Paylaş
“Ahmet ve Nedim’in gazeteci arkadaşları” olarak “Adaletin Kara 100’ü” için Galatasaray Lisesi önünde toplanmıştık o gün.
Ahmet Şık ve Nedim Şener’in ortaya bir delil bile konmadan cezaevinde tutulmaya başlanmalarının üstünden 100 gün geçmişti.
Galatasaray’dan Taksim’e yürünecek, hazırlanan bildiri bu kez Rıdvan Akar tarafından (Sedat Ergin, Ruşen Çakır, Özgür Mumcu, Can Dündar da okudular bildirileri benzer buluşmalarda) okunacaktı.
Daha önce de yürümüştük Ahmet ve Nedim için. Aslında sadece onlar için de değildi bu yürüyüşler; cezaevlerinde 60’tan fazla gazeteci vardı.
Ve iktidar ile onun destekçileri bugün de kullanılan argümandan başka bir şey koyamıyordu ortaya: “Gazetecilikten dolayı içeride değiller!”
Malum, “Kitap bombadan daha tehlikeli olabilir” günleri işte canım...
*
O yürüyüşlere katılmak bile, komik gelecek ama bir cesaret işi sayılabilirdi.
Elinde “Ergenekoncu... Darbeci... Postal yalayıcı...” gibi yaftalarla köşelere yerleştirilmiş tipler çirkef yağdırıyordu yürüyüşe katılanlara.
Zaten 19 Haziran 2011’de sayı olarak epeyce azaldığımızı fark etmiştik.
Hatta şöyle trajikomik bir hadise de yaşandı o gün.
Yürüyüşe katılanların sayısındaki düşüşü konuşarak Taksim’deki tramvay durağına doğru ilerlerken, Demirören AVM önünde müthiş bir kalabalıkla karşılaştık.
Kortejde “Bunlar kim?” sorusu gezmeye başladı, o kadar gazeteci olunca cevap da hemen bulundu: “Real Madrid’in dünya yıldızı futbolcusu Cristiano Ronaldo imza günü için gelmişti...”

● ● ●

→ **Görev amacı**
Ahmet Şık ve Nedim Şener için yapılan yürüyüşü anlatan yukarıdaki yazıyı, son cümlesinden sonra gelecek kısımla devam ettirin.

→ **Sağlanan veriler**
● ● ●

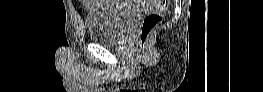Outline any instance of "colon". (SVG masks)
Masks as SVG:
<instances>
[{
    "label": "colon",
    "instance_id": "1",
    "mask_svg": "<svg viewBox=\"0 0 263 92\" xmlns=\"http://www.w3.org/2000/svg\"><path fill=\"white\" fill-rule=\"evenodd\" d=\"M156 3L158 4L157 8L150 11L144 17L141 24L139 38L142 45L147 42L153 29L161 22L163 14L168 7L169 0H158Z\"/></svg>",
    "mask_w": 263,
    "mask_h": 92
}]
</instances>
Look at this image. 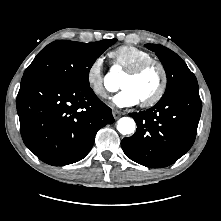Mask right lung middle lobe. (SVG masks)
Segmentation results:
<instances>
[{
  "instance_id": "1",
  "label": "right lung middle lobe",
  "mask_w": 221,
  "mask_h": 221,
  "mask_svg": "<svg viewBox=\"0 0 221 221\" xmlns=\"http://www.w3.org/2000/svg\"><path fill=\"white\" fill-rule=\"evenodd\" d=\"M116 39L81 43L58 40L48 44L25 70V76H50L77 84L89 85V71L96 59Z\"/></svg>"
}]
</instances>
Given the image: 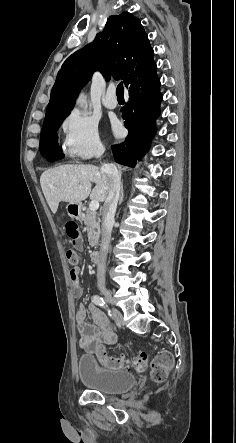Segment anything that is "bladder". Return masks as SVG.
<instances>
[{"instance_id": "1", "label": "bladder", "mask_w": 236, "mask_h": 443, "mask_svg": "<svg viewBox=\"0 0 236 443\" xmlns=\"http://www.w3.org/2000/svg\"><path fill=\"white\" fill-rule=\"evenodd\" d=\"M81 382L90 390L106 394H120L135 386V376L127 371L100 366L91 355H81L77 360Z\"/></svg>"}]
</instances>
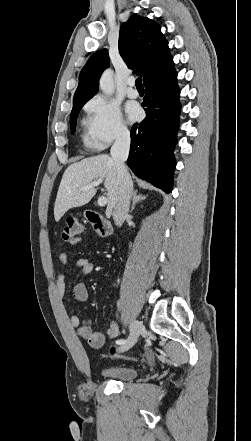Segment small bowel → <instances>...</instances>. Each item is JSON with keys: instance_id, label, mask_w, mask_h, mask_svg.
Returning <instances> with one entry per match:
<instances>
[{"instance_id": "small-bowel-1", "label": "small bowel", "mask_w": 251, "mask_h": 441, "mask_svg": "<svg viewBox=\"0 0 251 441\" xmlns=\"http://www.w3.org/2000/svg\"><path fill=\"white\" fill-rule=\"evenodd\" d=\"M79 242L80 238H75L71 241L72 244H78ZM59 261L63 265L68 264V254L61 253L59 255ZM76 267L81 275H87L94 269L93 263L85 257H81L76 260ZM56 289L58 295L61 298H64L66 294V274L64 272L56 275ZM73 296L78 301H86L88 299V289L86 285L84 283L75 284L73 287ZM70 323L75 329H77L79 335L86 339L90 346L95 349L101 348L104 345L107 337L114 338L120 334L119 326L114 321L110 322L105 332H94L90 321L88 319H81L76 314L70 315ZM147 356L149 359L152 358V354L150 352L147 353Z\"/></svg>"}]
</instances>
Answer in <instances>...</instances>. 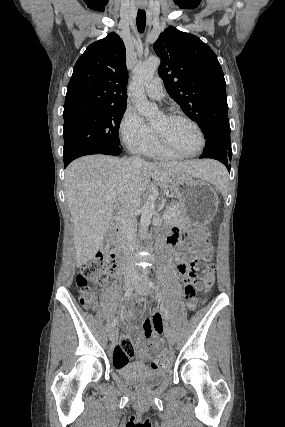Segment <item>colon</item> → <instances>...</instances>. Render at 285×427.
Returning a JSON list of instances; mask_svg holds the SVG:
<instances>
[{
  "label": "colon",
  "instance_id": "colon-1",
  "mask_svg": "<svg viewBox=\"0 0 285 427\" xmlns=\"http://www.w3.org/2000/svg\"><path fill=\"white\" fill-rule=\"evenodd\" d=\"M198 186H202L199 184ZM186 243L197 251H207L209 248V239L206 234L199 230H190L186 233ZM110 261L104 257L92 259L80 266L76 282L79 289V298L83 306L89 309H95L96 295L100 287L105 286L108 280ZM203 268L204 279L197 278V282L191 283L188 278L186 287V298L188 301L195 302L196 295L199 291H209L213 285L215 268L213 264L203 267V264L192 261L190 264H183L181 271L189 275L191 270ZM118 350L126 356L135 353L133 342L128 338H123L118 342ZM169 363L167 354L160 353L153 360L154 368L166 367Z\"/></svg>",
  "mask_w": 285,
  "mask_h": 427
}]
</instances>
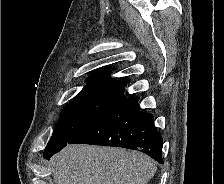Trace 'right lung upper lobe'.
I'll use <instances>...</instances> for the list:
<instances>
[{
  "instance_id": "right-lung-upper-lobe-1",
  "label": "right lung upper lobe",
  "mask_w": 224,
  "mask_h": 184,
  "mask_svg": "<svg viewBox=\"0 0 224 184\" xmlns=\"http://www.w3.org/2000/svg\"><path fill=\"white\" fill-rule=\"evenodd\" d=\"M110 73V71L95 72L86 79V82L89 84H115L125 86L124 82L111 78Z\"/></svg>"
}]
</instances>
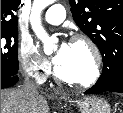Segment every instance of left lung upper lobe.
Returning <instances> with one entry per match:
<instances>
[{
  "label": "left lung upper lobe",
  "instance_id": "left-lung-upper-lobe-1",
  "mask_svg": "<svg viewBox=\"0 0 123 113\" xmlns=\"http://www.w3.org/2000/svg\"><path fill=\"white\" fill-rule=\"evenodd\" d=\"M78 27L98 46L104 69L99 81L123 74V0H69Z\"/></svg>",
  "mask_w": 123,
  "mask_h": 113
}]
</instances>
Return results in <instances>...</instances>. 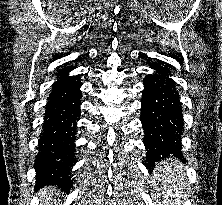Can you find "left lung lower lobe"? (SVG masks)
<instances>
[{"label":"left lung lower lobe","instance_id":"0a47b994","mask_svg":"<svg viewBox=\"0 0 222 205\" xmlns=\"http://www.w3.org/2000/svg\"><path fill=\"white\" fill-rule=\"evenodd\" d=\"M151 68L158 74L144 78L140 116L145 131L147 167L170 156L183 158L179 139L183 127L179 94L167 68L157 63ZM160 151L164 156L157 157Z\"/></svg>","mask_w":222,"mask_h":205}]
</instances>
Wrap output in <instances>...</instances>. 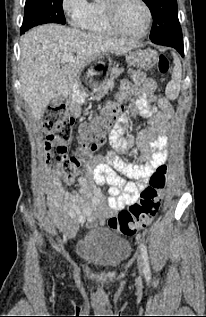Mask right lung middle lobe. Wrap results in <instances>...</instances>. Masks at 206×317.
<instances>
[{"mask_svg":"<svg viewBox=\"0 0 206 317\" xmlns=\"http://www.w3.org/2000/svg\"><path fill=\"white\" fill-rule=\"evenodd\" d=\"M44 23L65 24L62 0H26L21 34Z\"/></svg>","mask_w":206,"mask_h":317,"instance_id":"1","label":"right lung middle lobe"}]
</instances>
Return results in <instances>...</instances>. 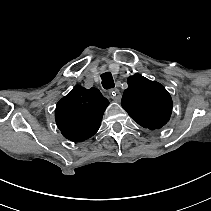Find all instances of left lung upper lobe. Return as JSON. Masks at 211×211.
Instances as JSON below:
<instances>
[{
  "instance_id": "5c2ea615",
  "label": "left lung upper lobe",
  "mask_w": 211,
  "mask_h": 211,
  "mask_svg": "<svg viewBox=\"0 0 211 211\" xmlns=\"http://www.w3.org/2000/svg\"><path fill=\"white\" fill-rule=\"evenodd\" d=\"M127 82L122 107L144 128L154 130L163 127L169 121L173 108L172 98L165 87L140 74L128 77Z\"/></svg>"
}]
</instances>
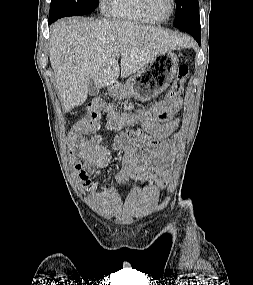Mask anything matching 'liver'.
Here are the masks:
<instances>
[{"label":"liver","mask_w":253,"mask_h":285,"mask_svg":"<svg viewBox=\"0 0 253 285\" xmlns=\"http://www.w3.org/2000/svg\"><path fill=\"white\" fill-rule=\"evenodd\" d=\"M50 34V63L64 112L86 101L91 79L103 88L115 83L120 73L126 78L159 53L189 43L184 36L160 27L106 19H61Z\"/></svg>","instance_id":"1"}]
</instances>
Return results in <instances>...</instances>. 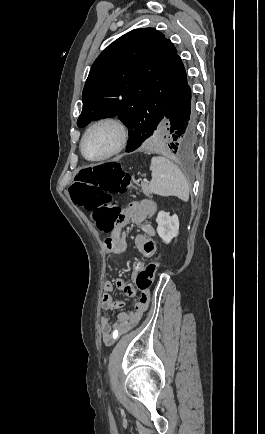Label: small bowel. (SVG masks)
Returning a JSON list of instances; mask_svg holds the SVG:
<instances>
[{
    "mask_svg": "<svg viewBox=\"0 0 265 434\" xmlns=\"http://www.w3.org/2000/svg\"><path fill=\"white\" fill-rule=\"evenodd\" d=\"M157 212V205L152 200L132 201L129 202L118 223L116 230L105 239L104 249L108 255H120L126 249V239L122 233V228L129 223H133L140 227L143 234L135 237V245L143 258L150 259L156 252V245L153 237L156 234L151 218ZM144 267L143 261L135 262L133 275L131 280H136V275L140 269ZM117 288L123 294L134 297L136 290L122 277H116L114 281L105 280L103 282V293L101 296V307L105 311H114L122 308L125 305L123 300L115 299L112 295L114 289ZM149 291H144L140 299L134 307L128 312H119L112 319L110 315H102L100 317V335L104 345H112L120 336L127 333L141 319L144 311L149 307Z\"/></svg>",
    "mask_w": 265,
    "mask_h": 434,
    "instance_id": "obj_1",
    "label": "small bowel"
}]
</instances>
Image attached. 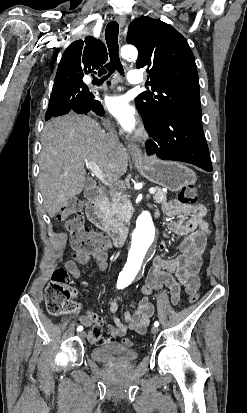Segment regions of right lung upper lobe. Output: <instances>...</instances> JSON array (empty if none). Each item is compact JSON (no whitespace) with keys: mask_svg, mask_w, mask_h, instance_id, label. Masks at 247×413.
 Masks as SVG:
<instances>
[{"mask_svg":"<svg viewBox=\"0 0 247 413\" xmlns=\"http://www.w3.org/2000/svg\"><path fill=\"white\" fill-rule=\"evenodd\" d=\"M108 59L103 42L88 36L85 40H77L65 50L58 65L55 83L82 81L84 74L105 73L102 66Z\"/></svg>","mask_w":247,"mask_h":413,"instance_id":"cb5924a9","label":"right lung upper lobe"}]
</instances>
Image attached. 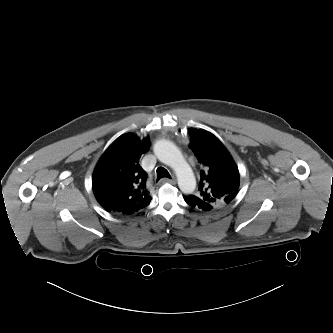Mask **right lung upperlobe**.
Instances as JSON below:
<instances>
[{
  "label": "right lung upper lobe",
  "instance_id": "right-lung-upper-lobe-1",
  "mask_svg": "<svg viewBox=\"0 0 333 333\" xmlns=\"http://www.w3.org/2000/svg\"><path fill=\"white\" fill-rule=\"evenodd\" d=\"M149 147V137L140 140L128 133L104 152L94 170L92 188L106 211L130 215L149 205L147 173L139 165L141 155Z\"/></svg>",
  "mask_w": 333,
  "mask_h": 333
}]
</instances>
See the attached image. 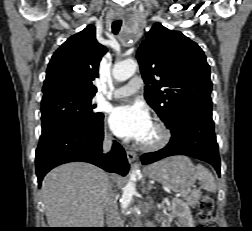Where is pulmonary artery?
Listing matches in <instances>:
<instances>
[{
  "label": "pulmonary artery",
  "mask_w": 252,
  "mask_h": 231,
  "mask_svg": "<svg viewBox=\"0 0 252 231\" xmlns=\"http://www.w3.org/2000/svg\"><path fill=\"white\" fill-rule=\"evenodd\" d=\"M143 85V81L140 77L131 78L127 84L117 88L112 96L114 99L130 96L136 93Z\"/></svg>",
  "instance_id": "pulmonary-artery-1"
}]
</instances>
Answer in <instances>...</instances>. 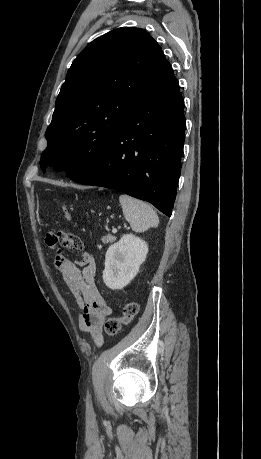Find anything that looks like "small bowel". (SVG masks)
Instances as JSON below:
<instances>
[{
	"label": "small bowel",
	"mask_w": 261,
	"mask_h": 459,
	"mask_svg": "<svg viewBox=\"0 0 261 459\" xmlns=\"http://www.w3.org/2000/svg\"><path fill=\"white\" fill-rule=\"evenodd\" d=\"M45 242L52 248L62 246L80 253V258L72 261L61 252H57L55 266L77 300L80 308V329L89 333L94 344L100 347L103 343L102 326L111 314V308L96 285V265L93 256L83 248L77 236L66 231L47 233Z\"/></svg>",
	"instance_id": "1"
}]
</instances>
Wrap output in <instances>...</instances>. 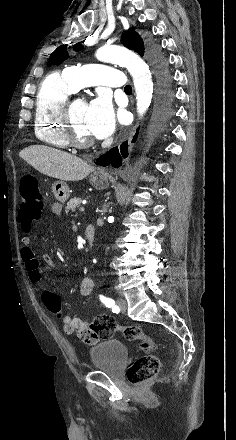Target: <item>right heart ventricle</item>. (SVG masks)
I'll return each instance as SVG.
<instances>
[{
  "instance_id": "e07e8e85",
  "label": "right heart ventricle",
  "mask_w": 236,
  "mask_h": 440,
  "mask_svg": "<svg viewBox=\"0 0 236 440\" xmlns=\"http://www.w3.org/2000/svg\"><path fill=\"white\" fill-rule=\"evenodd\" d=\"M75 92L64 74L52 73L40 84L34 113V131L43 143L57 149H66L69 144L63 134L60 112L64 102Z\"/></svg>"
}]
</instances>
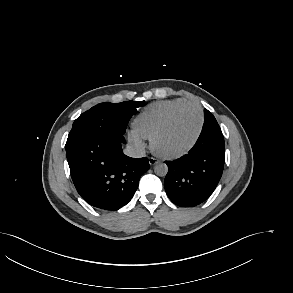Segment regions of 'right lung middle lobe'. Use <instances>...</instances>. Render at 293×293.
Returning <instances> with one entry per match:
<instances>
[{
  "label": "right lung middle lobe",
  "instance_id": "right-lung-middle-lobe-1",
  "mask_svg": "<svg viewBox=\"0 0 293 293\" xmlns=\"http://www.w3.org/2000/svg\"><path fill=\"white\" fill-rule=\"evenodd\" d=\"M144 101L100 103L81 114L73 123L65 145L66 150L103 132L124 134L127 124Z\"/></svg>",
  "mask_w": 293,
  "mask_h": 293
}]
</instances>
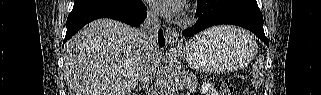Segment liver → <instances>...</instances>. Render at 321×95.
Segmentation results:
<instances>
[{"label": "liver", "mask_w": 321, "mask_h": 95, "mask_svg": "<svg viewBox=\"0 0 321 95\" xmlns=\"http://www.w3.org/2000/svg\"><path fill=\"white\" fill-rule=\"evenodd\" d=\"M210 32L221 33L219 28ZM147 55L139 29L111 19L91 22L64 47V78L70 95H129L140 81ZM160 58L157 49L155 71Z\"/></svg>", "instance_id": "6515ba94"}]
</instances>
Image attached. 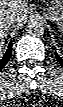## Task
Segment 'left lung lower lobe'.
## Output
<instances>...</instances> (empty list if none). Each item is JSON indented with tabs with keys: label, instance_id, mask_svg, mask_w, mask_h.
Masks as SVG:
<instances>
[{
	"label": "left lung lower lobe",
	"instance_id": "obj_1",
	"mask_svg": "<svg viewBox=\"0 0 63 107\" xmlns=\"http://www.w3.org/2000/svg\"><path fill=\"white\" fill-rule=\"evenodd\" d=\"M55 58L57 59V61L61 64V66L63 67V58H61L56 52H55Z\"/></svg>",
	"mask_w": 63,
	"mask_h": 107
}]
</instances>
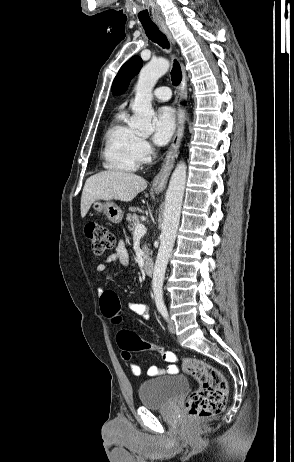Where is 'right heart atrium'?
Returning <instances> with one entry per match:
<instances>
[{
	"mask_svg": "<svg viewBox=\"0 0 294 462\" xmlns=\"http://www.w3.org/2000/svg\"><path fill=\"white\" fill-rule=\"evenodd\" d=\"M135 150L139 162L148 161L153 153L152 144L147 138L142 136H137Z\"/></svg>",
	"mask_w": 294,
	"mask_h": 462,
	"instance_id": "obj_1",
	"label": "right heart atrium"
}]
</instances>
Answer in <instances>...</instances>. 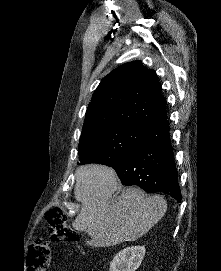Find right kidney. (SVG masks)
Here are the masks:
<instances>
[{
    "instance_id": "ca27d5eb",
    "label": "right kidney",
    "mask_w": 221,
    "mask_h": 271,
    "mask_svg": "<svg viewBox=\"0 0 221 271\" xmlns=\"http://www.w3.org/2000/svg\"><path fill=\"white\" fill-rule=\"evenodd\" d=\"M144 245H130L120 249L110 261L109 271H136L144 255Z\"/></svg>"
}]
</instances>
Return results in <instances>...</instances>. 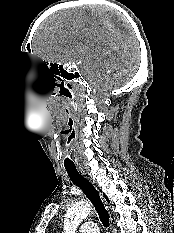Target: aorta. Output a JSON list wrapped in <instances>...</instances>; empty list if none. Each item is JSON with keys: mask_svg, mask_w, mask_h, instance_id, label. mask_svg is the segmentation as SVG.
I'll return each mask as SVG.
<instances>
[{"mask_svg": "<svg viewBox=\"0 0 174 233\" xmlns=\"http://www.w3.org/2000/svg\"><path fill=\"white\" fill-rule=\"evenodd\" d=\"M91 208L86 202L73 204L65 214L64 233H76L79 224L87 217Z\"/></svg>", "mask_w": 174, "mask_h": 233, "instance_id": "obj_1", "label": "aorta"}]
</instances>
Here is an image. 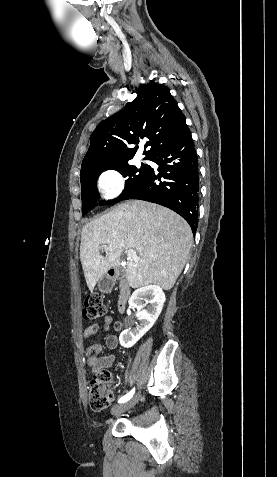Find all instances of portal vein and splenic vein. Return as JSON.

● ● ●

→ **Alıştırma sonucu**
Daha sonra kalabalıktan dolayı iptal edilecek bu imza gününe gelenlerin yanından elimizde pankartlarla geçip giderken yanımdaki arkadaşım “kara mizah” dolaylarından patlatmıştı espriyi:
“Abi Ronaldo’yu izlemeye daha fazla basın kuruluşu gelmiş... Bastır Barcelona!”
*
Bugün yaşananlara bakarken “Etme bulma dünyası” diyenler kervanına katılmayacağımı söylemeliyim.
Lafın arkasında durmak, basın özgürlüğüne bütünüyle sahip çıkmak gerekiyor.
Ortaya “makul delil” konmadan “makul şüpheli” kovalamak gibi bir huyumuz yok, olmasın da...
Şu anda yaşadıklarımıza bakınca kimlerin yerinde durduğunu, kimlerin nerelere savrulduğunu ibretle izleme hakkımız ise bakidir.
2011’de, “Gazetecilikten dolayı içeri alınmadılar” yayını yapan, talimatla çirkef havuzuna el daldıranların çoğu bakıyorum yine aynı havuza koşuyor.
Aynı yerde sayılırlar(!), bu istikrarı tebrik etmek lazım.
Kayıp vaka oldukları için eski yazılarını, manşetlerini, kullanışlı aptallıklarını, hukuksuzluğa, kumpasa payanda olma heveslerini, ayın başarılı servis elemanı seçilme çabalarını hatırlatmak manasız.
Herkes neyin ne, kimin kim olduğunu biliyor çok şükür.
Bana asıl ibretlik gelen, o günlerde dost kisvesiyle telefon açıp, sosyal medyadan mesaj sarkıtıp “Ne işiniz var o yürüyüşte?” diyen bazı meslek büyüklerimizin hali.
Ben olsam utançtan sokağa çıkamam vallahi!
Rıdvan Akar, o gün okuduğu bildiriyi şöyle noktalıyordu:
“Biz ısrarla vurgulasak da bir konu dikkatlerden kaçırılıyor. Basın özgürlüğü, herkese lazım. Çünkü gazetecilerin özgürlüğü, aynı zamanda halkın haber alma özgürlüğüdür. Çünkü biz yazmazsak hiçbir yolsuzluk, hiçbir ihlal haber olmayacak. Yapanın yanına kâr kalacak, kimse yanlış gidenleri öğrenemeyecek.
Eşit, özgür, demokratik, müreffeh toplum, ancak prangalarından kurtulmuş bir basınla mümkün olabilir.
Özgür basın şiarımıza ulaşmak için biliniz ki yansak da dokunacağız.”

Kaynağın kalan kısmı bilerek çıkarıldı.